Robert Frost said, “In three words I can sum up everything about life: it goes on.” He is correct. It does go on. Forever changed but still moving on. Seven years ago, I couldn’t image that possibility. My biggest reason to live, besides my kids, was gone and was never coming back. The person I had gone through life with for almost 30 years had left this world. How the hell was I going to live? Did I even know how to live without him? Well, that answer is easy…..absolutely not!! The easiest thing would have been to not go on but what a disservice that would have been to Jeff’s memory. He had a whole life ahead of him to live and he was not given that opportunity so now, for him, I had to live and I had to live THE best life I could. There was no better way to honor him than to do just that. In addition to that, he took such great care of our kids and they were already heartbroken so I could never add to that. Actually, I had to work to find a way to minimize that. Make them realize that “life goes on.” I knew that eventually, they would be ok. I knew this because Jeff and I survived the death of his Dad. While we missed him every single day, we had our lives to keep us going.
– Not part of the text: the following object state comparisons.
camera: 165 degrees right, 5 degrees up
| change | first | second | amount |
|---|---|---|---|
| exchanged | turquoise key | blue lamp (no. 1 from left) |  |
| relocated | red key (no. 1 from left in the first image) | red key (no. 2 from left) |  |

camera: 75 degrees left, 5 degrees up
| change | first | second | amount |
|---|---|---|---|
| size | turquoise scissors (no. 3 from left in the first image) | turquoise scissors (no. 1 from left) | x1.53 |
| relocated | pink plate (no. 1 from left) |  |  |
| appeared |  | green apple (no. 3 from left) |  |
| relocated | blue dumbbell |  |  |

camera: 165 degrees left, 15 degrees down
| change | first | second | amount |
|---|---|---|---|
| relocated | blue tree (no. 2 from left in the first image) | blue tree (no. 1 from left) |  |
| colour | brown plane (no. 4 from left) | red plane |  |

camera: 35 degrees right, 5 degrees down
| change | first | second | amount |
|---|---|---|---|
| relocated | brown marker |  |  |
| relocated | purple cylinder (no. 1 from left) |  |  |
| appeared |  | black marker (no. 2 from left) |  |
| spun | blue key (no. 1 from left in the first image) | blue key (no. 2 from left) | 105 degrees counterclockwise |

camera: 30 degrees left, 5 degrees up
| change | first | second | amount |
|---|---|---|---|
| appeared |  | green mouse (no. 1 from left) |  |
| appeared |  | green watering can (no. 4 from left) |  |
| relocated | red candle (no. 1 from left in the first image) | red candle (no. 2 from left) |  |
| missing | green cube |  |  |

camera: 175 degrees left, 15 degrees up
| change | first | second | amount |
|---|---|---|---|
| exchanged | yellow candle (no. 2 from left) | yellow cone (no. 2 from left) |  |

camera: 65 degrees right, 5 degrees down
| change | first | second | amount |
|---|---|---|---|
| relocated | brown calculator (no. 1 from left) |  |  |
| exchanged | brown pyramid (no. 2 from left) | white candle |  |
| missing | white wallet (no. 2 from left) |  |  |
We had work, and the kids (well only Jeffrey and Evan in the beginning since I was pregnant with Molly when he passed away), we had the kids’ activities, we had our activities and all these things kept us busy and caused our life to go on. When Jeff passed away, our kids were all on the threshold of their new chapters. The chapters that would allow their lives to go on.

I can honestly say that this widow shit is not for the faint of heart. It causes emotional pain that is unbearable at times. It causes physical pain that is overwhelming at times. The loneliness can be debilitating at times. At times, at times, at times but not always. So, the only thing I can do is ride that wave because after all, LIFE GOES ON!